Top of INPUT DATA
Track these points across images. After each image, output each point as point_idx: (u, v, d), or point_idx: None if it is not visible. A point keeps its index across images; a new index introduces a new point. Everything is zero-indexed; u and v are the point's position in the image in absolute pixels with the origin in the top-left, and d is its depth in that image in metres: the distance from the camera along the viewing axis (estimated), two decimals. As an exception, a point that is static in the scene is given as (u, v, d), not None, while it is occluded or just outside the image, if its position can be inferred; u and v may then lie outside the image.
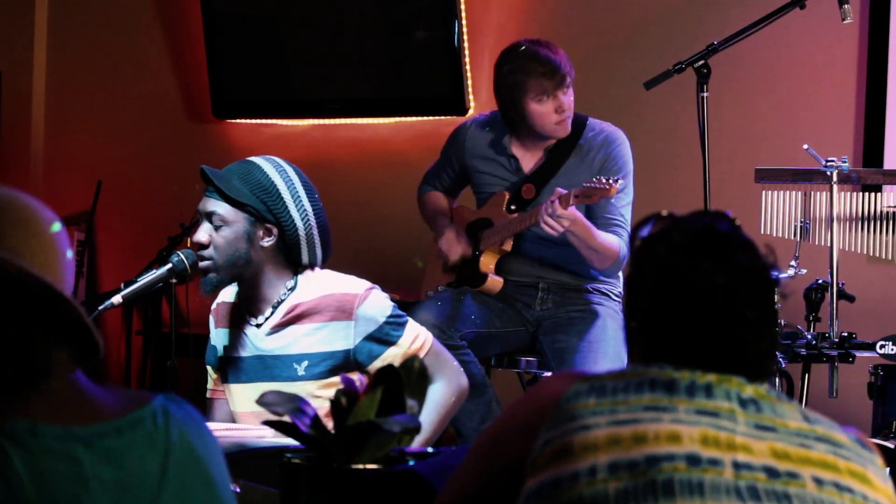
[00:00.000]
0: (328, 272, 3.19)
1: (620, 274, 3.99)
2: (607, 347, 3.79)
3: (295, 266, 3.17)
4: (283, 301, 3.13)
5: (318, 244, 3.18)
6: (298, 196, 3.15)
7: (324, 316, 3.09)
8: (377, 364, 3.07)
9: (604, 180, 3.56)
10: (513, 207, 3.96)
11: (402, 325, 3.13)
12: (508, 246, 3.98)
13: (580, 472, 1.55)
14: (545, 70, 3.87)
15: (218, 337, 3.25)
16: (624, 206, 3.87)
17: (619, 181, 3.60)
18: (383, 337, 3.09)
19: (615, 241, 3.81)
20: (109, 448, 1.53)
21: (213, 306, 3.28)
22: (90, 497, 1.51)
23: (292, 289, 3.14)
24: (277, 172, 3.14)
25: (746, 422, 1.58)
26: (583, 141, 3.94)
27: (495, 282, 3.97)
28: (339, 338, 3.08)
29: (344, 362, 3.08)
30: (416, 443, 3.03)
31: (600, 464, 1.54)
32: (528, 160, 4.01)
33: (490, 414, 3.87)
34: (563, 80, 3.87)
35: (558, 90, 3.86)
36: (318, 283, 3.14)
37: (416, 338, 3.13)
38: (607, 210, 3.82)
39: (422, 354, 3.11)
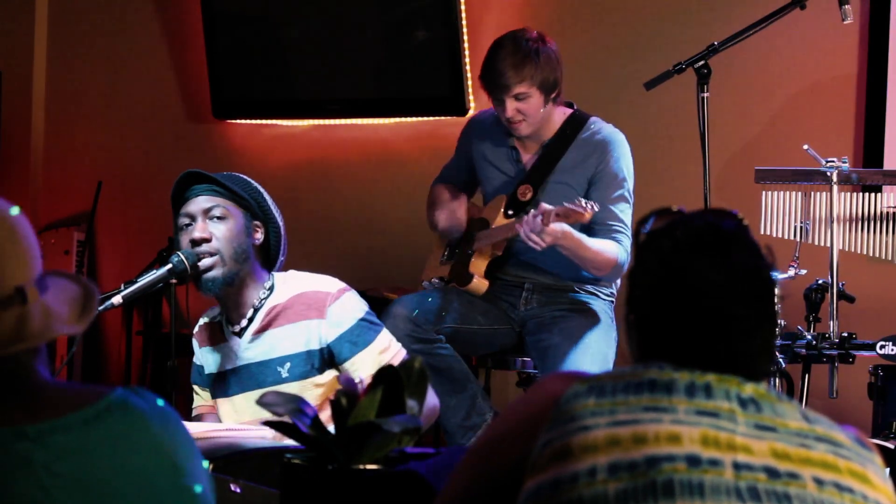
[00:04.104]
0: (303, 273, 3.22)
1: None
2: (590, 346, 3.77)
3: (269, 268, 3.20)
4: (262, 303, 3.15)
5: (286, 248, 3.24)
6: (272, 201, 3.22)
7: (297, 315, 3.11)
8: (347, 366, 3.10)
9: (583, 203, 3.52)
10: (510, 212, 3.95)
11: (375, 330, 3.15)
12: (500, 250, 3.97)
13: (580, 473, 1.55)
14: (487, 75, 3.88)
15: (203, 357, 3.27)
16: (623, 212, 3.84)
17: (595, 205, 3.55)
18: (354, 338, 3.11)
19: (611, 248, 3.77)
20: (62, 444, 1.53)
21: (195, 330, 3.31)
22: (48, 493, 1.51)
23: (270, 289, 3.16)
24: (252, 180, 3.22)
25: (746, 422, 1.58)
26: (579, 140, 3.92)
27: (480, 283, 3.96)
28: (313, 336, 3.10)
29: (320, 360, 3.10)
30: None
31: (600, 465, 1.54)
32: (525, 153, 4.01)
33: (475, 408, 3.85)
34: (502, 90, 3.83)
35: (501, 96, 3.85)
36: (293, 284, 3.17)
37: (387, 347, 3.15)
38: (607, 216, 3.80)
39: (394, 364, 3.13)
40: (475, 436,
Bottom of INPUT DATA
▶ **TASK DESCRIPTION**: Without including the pictures, reproduce all entries exactly.

▶ **RESULT OF THIS TASK**:
Track these points across images. After each image, output each point as point_idx: (u, v, d), or point_idx: None if it is not visible. A point keeps its index across images; a new index introduces a new point. Everything is zero-indexed; u and v are the point's position in the image in absolute pixels with the origin in the top-left, and d is its depth in that image in metres: the distance from the camera along the viewing axis (estimated), two decimals. As an exception, a point that is static in the scene is given as (u, v, d), not None, while it is occluded or just outside the image, if its position can be inferred; u and v may then lie outside the image.
[00:00.000]
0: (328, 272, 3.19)
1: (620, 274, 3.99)
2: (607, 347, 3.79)
3: (295, 266, 3.17)
4: (283, 301, 3.13)
5: (318, 244, 3.18)
6: (298, 196, 3.15)
7: (324, 316, 3.09)
8: (377, 364, 3.07)
9: (604, 180, 3.56)
10: (513, 207, 3.96)
11: (402, 325, 3.13)
12: (508, 246, 3.98)
13: (580, 472, 1.55)
14: (545, 70, 3.87)
15: (218, 337, 3.25)
16: (624, 206, 3.87)
17: (619, 181, 3.60)
18: (383, 337, 3.09)
19: (615, 241, 3.81)
20: (109, 448, 1.53)
21: (213, 306, 3.28)
22: (90, 497, 1.51)
23: (292, 289, 3.14)
24: (277, 172, 3.14)
25: (746, 422, 1.58)
26: (583, 141, 3.94)
27: (495, 282, 3.97)
28: (339, 338, 3.08)
29: (344, 362, 3.08)
30: (416, 443, 3.03)
31: (600, 464, 1.54)
32: (528, 160, 4.01)
33: (490, 414, 3.87)
34: (563, 80, 3.87)
35: (558, 90, 3.86)
36: (318, 283, 3.14)
37: (416, 338, 3.13)
38: (607, 210, 3.82)
39: (422, 354, 3.11)
[00:04.104]
0: (303, 273, 3.22)
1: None
2: (590, 346, 3.77)
3: (269, 268, 3.20)
4: (262, 303, 3.15)
5: (286, 248, 3.24)
6: (272, 201, 3.22)
7: (297, 315, 3.11)
8: (347, 366, 3.10)
9: (583, 203, 3.52)
10: (510, 212, 3.95)
11: (375, 330, 3.15)
12: (500, 250, 3.97)
13: (580, 473, 1.55)
14: (487, 75, 3.88)
15: (203, 357, 3.27)
16: (623, 212, 3.84)
17: (595, 205, 3.55)
18: (354, 338, 3.11)
19: (611, 248, 3.77)
20: (62, 444, 1.53)
21: (195, 330, 3.31)
22: (48, 493, 1.51)
23: (270, 289, 3.16)
24: (252, 180, 3.22)
25: (746, 422, 1.58)
26: (579, 140, 3.92)
27: (480, 283, 3.96)
28: (313, 336, 3.10)
29: (320, 360, 3.10)
30: None
31: (600, 465, 1.54)
32: (525, 153, 4.01)
33: (475, 408, 3.85)
34: (502, 90, 3.83)
35: (501, 96, 3.85)
36: (293, 284, 3.17)
37: (387, 347, 3.15)
38: (607, 216, 3.80)
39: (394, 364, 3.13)
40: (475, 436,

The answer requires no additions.